Can I tell you how many ways from here to next week this pisses me off? For starters, the assumption that everyone who reads this is on a diet. And not only are they on a diet, they're always on a diet. Hence the word cheating.
Wake up, people. Diets don't work. You know it, I know it, and researchers at UCLA said so several years ago, so it must be true. Yet this inane little piece assumes that everyone is continually on a diet. Or should be.
It's the assumption that gets me: the idea that any "indulgence" constitutes "cheating," that your entire life is supposed to be spent restricting what you eat, counting calories and fat grams. This assumption underlies 95 percent of the ongoing cultural conversation. It's so insidious we don't even name it, much less question it.

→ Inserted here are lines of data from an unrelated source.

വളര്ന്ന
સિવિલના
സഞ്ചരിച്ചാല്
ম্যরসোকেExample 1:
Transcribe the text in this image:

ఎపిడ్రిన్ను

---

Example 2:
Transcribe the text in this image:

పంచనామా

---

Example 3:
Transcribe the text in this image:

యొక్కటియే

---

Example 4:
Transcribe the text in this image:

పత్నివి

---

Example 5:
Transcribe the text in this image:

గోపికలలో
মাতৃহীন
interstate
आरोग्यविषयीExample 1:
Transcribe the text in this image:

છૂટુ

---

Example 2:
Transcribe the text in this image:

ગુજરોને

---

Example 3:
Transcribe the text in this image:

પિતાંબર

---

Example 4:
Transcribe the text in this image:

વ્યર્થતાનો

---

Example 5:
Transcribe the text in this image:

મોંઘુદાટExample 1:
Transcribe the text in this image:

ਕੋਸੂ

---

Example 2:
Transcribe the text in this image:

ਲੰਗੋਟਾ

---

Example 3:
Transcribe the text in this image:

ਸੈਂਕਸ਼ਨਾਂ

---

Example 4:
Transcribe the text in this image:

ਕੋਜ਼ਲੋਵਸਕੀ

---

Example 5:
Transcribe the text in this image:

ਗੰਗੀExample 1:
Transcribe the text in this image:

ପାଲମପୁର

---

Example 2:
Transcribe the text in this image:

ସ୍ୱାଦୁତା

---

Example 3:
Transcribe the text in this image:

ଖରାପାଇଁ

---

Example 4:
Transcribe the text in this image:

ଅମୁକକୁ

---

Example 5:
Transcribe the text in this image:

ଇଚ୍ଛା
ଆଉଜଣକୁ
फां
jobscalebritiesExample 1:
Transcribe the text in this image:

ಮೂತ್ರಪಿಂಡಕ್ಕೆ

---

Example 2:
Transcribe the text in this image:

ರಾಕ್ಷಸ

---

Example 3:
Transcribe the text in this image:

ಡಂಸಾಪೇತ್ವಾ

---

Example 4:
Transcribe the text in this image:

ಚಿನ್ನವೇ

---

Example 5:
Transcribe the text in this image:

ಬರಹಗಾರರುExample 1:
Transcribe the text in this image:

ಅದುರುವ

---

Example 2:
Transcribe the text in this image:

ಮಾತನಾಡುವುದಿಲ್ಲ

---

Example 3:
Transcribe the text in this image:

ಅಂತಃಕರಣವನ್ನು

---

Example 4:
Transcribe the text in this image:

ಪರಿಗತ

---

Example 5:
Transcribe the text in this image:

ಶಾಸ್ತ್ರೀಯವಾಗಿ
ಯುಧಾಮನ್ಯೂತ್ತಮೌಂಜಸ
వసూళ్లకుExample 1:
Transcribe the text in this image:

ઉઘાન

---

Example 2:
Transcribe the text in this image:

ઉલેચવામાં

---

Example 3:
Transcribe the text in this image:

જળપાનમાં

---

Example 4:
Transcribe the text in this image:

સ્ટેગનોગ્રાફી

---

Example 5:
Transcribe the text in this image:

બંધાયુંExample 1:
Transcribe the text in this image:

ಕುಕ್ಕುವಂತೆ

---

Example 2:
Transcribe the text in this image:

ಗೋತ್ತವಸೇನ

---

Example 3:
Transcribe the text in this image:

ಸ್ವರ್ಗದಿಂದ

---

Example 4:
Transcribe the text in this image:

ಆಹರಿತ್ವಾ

And check out the infantilizing language around this: We indulge like naughty children. We cheat like even naughtier children. When we're not being good, we're being bad. And like naughty children, we must be punished for our transgressions--in this case, by threats of the "damage" we're causing ourselves, and with warnings about how being fat will kill us.

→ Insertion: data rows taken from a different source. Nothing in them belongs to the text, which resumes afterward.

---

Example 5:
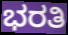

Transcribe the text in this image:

ಭರತಿ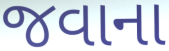
જવાના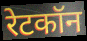
रेटकॉनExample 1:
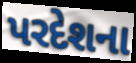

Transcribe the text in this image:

પરદેશના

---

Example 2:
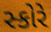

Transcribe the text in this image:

સ્કોરે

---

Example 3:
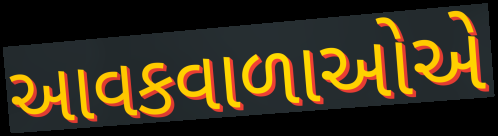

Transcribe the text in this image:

આવકવાળાઓએ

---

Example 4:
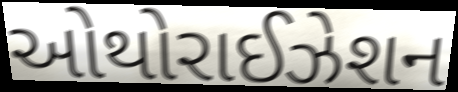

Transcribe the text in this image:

ઓથોરાઈઝેશન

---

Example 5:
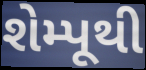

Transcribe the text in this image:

શેમ્પૂથીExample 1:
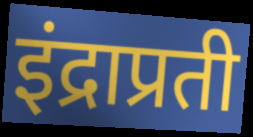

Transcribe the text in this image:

इंद्राप्रती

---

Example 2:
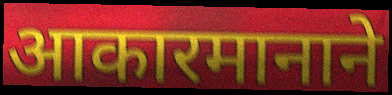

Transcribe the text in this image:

आकारमानाने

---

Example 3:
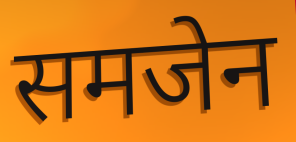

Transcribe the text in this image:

समजेन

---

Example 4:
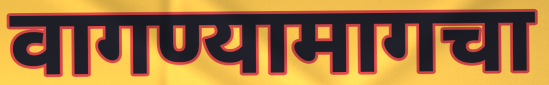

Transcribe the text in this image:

वागण्यामागचा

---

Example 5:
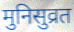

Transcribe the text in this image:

मुनिसुव्रतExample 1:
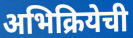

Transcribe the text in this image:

अभिक्रियेची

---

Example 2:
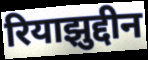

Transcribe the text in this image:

रियाझुद्दीन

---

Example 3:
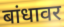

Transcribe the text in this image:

बांधावर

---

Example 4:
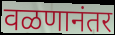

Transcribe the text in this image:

वळणानंतर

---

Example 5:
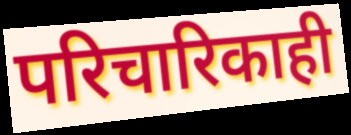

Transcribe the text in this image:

परिचारिकाही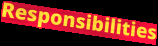
Responsibilities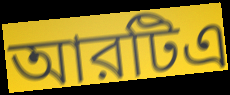
আরটিএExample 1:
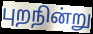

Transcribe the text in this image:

புறநின்று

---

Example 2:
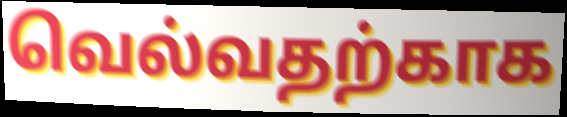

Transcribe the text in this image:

வெல்வதற்காக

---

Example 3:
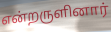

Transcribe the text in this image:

என்றருளினார்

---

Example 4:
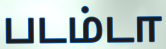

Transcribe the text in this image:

படம்டா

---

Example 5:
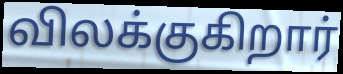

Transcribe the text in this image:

விலக்குகிறார்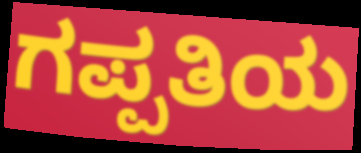
ಗಪ್ಪತಿಯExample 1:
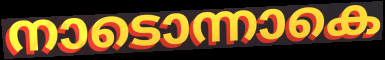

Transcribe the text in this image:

നാടൊന്നാകെ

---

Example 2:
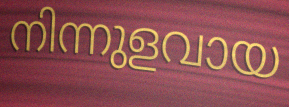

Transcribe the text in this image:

നിന്നുളവായ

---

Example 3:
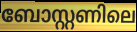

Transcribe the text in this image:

ബോസ്റ്റണിലെ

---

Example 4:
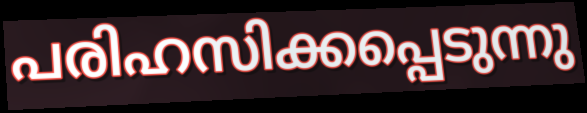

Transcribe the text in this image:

പരിഹസിക്കപ്പെടുന്നു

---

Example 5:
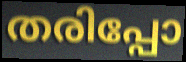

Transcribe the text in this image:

തരിപ്പോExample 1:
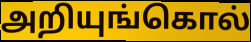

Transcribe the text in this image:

அறியுங்கொல்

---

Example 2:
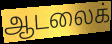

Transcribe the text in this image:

ஆடலைக்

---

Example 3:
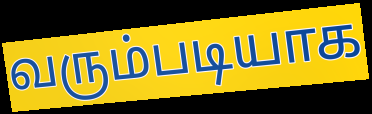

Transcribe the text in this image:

வரும்படியாக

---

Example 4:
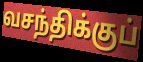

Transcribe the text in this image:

வசந்திக்குப்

I hated this kind of thing when I was 5. I damn well hate it now.
We don't hear much about findings like this one, which show that overweight heart attack survivors outlive thin ones, including those who follow the doctor's orders and lose weight after a heart attack.
My point is that by now, the bias against fat in every form is so widespread, so widely accepted, that to question it is the equivalent of throwing a rock through the neighbor's window: being a naughty child par excellence.

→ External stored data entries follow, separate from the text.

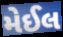
મેઈલ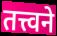
तत्त्वनेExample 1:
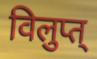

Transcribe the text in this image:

विलुप्त्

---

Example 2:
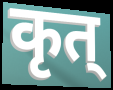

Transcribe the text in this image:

कृत्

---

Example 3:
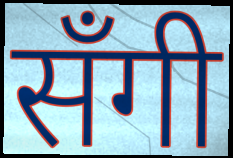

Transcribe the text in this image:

सँगी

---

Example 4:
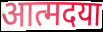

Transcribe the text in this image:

आत्मदया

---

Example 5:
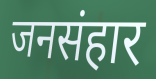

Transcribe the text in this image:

जनसंहारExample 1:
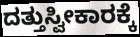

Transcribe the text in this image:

ದತ್ತುಸ್ವೀಕಾರಕ್ಕೆ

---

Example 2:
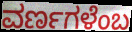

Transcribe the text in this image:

ವರ್ಣಗಳೆಂಬ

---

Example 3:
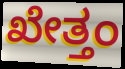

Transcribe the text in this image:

ಖೇತ್ತಂ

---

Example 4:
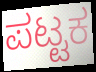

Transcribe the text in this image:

ಪಟ್ಟಕ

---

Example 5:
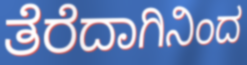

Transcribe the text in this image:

ತೆರೆದಾಗಿನಿಂದ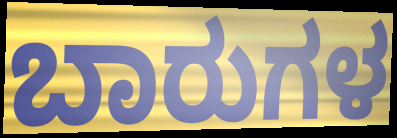
ಬಾರುಗಳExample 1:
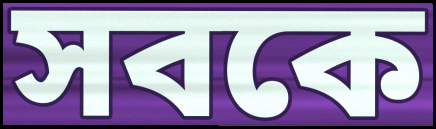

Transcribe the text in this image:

সবকে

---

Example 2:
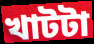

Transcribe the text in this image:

খাটটা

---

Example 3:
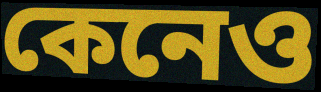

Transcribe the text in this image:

কেনেও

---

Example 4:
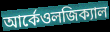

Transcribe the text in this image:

আর্কেওলজিক্যাল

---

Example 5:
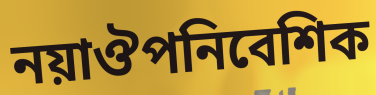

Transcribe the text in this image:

নয়াঔপনিবেশিকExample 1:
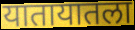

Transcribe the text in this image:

यातायातला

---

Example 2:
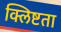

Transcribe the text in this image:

क्लिष्टता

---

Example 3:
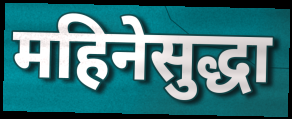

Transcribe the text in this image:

महिनेसुद्धा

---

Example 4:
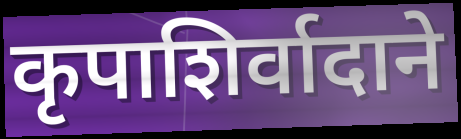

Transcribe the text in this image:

कृपाशिर्वादाने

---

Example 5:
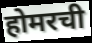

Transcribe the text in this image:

होमरची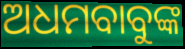
ଅଧମବାବୁଙ୍କ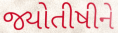
જ્યોતીષીનેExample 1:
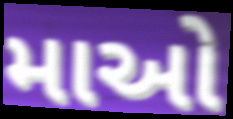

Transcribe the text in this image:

માઓ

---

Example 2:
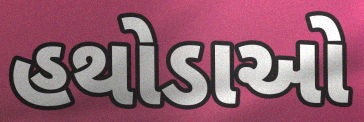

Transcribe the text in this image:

હથોડાઓ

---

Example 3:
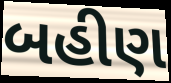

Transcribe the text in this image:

બહીણ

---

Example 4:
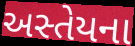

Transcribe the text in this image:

અસ્તેયના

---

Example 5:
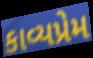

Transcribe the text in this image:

કાવ્યપ્રેમ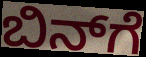
ಬಿನ್‌ಗೆ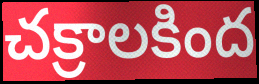
చక్రాలకింద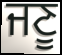
ਜਣੂ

I wish the editors at my local paper had thought about this item before they plugged it into the hole on the features page*, but I really can't blame them. In 21st-century America, it's far worse to be fat than to be unfaithful to your spouse, to bilk your investors, to not give to charity. Several years ago, researcher Abigail Saguy coined the term moral panic to describe the way we talk and think about being fat in this society. I would add "unthinking, unquestioning moral panic." As items like this underscore all too well.
*In many ways, it doesn't even make sense. The list goes on to suggest that you "eat the real stuff" like ice cream (though only a half cup! Never more than that!) and "mix salt with fat" by adding peanut butter to your pretzels, but ends with the admonition, "Pretzels and baked potato chips are examples of tasty snacks without artery-clogging trans fats." Hello, how do you think we got to where we are now? It wasn't until the low-fat craze of the 1980s that Americans' weight began to rise.